* [SHORT EXERCISE 1]: In the post on H3 indexes, roughly how long does it take to add the H3 index to the osm.building_polygon table?
* [SHORT EXERCISE 2]: According to the post on H3 indexes, why does the author add an indexed, generated h3_ix column to the two tables? Explain in one to three sentences.
* [SHORT EXERCISE 3]: Reproduce the post on H3 indexes word for word from "Setup and Point" to "on the osm.natural_point table.".

* [SOURCE TEXT]:

RustProof Labs: blogging for education (logo)

H3 indexes for performance with PostGIS data

By Ryan Lambert -- Published June 24, 2022

I recently started using the H3 hex grid extension in Postgres with the goal of making some not-so-fast queries faster. My previous post, Using Uber's H3 hex grid in PostGIS, has an introduction to the H3 extension. The focus in that post, admittedly, is a PostGIS focused view instead of an H3 focused view. This post takes a closer look at using the H3 extension to enhance performance of spatial searches.

The two common spatial query patterns considered in this post are:

Setup and Point of Focus

This post uses two tables to examine performance. The following queries add an h3_ix column to the osm.natural_point and osm.building_polygon tables. This approach uses GENERATED columns and adds an index to the column. Going through these steps allow us to remove the need for PostGIS joins at query time for rough distance searches. See my previous post for details about installing the H3 extension and the basics of how it works.

The data used in this post is Colorado OpenStreetMap data loaded using PgOSM Flex.

First, add the H3 index to the osm.natural_point table. It takes about 3 seconds to calculate the H3 index and create an index on the osm.natural_point table.

ALTER TABLE osm.natural_point ADD h3_ix H3INDEX
    GENERATED ALWAYS AS (
        h3_geo_to_h3(ST_Transform(geom, 4326), 7)
    ) STORED
;
CREATE INDEX gix_natural_point_h3_ix
    ON osm.natural_point (h3_ix);

To create the H3 index on the osm.building_polygon table we need to add the ST_Centroid() step into the definition. It takes about 12 seconds to run these steps on the building polygon table.

ALTER TABLE osm.building_polygon ADD h3_ix H3INDEX
    GENERATED ALWAYS AS (
        h3_geo_to_h3(ST_Transform(ST_Centroid(geom), 4326), 7)
    ) STORED
;
CREATE INDEX gix_building_polygon_h3_ix
    ON osm.building_polygon (h3_ix);

The H3 indexes are now calculated for these two tables. My next step is to pick a building to use for a point of focus for the coming spatial search examples. I select a building, Pangea Coffee Roasters, in Golden, Colorado using its osm_id. The following query returns the h3_ix, the point is shown on the map in the following screenshot.

* [RAW DATA]:

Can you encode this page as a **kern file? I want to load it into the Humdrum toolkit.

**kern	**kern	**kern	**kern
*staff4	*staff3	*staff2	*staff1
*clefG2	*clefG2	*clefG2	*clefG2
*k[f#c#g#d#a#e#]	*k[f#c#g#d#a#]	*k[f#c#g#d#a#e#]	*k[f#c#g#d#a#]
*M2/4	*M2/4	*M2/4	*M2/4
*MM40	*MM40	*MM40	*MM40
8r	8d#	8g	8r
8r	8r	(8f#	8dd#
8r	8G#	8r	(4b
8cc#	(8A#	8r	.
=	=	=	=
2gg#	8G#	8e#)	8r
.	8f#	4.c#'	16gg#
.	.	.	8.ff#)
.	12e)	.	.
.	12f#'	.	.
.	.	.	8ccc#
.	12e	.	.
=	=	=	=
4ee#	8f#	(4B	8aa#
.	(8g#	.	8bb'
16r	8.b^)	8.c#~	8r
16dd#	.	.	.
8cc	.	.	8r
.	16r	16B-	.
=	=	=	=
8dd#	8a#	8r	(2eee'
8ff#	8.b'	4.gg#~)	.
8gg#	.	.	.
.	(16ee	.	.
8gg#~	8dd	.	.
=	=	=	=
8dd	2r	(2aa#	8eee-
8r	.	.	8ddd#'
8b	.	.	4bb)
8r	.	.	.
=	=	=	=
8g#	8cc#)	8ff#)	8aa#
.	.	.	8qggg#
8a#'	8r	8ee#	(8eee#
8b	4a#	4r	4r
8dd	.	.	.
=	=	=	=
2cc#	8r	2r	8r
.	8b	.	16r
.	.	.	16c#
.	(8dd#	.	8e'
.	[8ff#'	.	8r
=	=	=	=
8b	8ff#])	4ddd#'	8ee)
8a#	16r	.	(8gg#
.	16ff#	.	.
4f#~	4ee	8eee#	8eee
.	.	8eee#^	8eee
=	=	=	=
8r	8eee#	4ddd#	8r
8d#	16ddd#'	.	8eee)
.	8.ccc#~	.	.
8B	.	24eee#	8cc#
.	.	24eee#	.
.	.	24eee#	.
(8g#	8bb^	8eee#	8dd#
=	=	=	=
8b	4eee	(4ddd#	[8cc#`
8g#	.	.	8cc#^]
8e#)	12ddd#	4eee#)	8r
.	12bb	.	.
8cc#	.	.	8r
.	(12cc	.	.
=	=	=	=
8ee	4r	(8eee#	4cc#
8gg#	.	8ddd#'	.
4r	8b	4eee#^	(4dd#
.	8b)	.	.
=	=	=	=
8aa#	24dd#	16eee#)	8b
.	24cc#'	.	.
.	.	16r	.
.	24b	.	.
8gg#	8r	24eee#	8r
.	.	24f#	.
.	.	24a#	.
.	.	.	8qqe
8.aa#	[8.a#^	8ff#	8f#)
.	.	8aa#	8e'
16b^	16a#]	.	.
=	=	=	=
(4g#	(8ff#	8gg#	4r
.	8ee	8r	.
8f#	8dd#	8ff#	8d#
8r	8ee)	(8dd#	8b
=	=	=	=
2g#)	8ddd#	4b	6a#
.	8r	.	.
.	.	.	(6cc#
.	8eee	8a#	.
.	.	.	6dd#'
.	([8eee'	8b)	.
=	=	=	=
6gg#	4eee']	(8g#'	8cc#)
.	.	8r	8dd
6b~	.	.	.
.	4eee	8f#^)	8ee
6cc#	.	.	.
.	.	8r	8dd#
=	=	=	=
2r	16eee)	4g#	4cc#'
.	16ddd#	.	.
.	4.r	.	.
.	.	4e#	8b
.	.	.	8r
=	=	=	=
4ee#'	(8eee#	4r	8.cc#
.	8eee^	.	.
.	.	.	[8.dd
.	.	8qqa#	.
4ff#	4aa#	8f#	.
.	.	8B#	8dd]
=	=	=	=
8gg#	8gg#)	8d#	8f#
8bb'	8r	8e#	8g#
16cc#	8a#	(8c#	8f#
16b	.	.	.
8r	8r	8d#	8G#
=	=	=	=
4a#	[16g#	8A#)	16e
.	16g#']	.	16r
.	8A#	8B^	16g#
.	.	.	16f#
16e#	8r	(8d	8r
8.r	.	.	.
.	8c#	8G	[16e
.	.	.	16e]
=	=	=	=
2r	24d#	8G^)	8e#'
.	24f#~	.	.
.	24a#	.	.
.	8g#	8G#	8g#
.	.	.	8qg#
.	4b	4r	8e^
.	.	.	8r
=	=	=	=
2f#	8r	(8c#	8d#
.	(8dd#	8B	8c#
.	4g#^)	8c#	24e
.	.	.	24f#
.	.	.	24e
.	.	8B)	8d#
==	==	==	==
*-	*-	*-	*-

* [EXERCISE RESPONSE 1]: About 12 seconds.

* [EXERCISE RESPONSE 2]: The indexed h3_ix columns remove the need for PostGIS joins at query time when doing rough distance searches. This supports the post's goal of making slow spatial queries faster.

* [EXERCISE RESPONSE 3]:
Setup and Point of Focus

This post uses two tables to examine performance. The following queries add an h3_ix column to the osm.natural_point and osm.building_polygon tables. This approach uses GENERATED columns and adds an index to the column. Going through these steps allow us to remove the need for PostGIS joins at query time for rough distance searches. See my previous post for details about installing the H3 extension and the basics of how it works.

The data used in this post is Colorado OpenStreetMap data loaded using PgOSM Flex.

First, add the H3 index to the osm.natural_point table. It takes about 3 seconds to calculate the H3 index and create an index on the osm.natural_point table.